Assignment:
The entries below contain pictures. Write out only the lines from the line with "assign f2 = d2;" up to and including the line with "memory = mem_data_in;", exactly, without them.
╔══
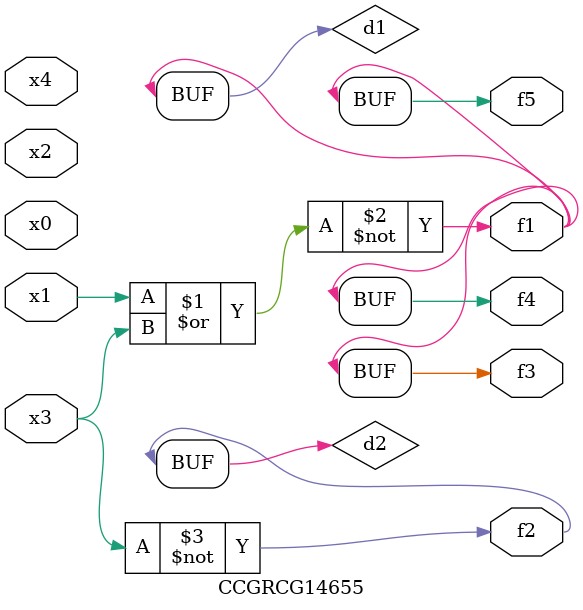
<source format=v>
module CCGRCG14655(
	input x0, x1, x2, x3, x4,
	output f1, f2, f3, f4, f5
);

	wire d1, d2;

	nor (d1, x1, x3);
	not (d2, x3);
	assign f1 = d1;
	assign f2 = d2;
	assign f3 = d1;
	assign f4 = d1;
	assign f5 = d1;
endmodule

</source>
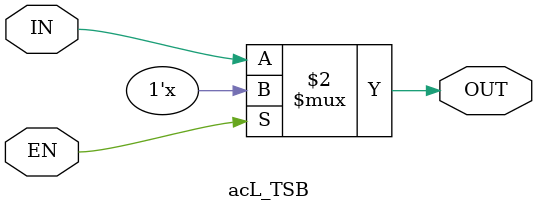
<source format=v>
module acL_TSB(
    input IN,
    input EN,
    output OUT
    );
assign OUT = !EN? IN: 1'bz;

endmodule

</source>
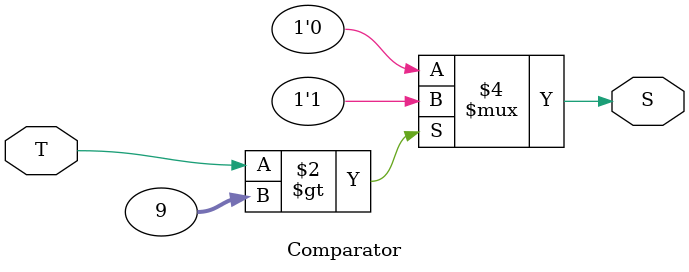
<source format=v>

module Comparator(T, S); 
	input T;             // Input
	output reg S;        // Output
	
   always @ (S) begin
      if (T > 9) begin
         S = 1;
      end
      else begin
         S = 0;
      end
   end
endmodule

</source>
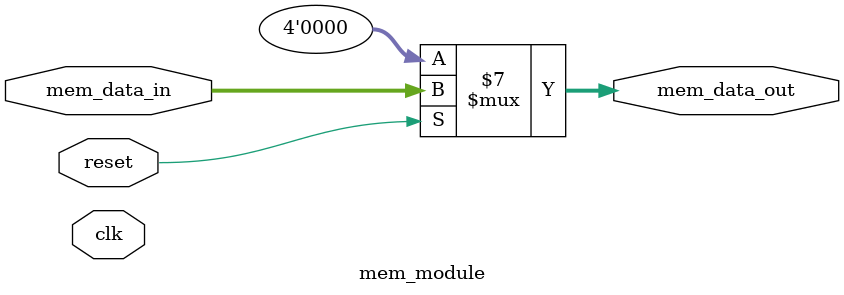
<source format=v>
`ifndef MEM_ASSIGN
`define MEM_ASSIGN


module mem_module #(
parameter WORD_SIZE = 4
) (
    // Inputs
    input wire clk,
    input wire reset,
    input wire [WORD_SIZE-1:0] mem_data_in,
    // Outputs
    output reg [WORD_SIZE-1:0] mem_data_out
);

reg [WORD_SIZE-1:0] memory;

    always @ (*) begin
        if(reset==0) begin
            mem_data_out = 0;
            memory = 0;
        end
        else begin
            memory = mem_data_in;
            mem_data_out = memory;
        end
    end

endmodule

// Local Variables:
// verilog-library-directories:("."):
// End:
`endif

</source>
╚══
Task solution:
	assign f2 = d2;
	assign f3 = d1;
	assign f4 = d1;
	assign f5 = d1;
endmodule

</source>
<source format=v>
module acL_TSB(
    input IN,
    input EN,
    output OUT
    );
assign OUT = !EN? IN: 1'bz;

endmodule

</source>
<source format=v>

module Comparator(T, S); 
	input T;             // Input
	output reg S;        // Output
	
   always @ (S) begin
      if (T > 9) begin
         S = 1;
      end
      else begin
         S = 0;
      end
   end
endmodule

</source>
<source format=v>
`ifndef MEM_ASSIGN
`define MEM_ASSIGN


module mem_module #(
parameter WORD_SIZE = 4
) (
    // Inputs
    input wire clk,
    input wire reset,
    input wire [WORD_SIZE-1:0] mem_data_in,
    // Outputs
    output reg [WORD_SIZE-1:0] mem_data_out
);

reg [WORD_SIZE-1:0] memory;

    always @ (*) begin
        if(reset==0) begin
            mem_data_out = 0;
            memory = 0;
        end
        else begin
            memory = mem_data_in;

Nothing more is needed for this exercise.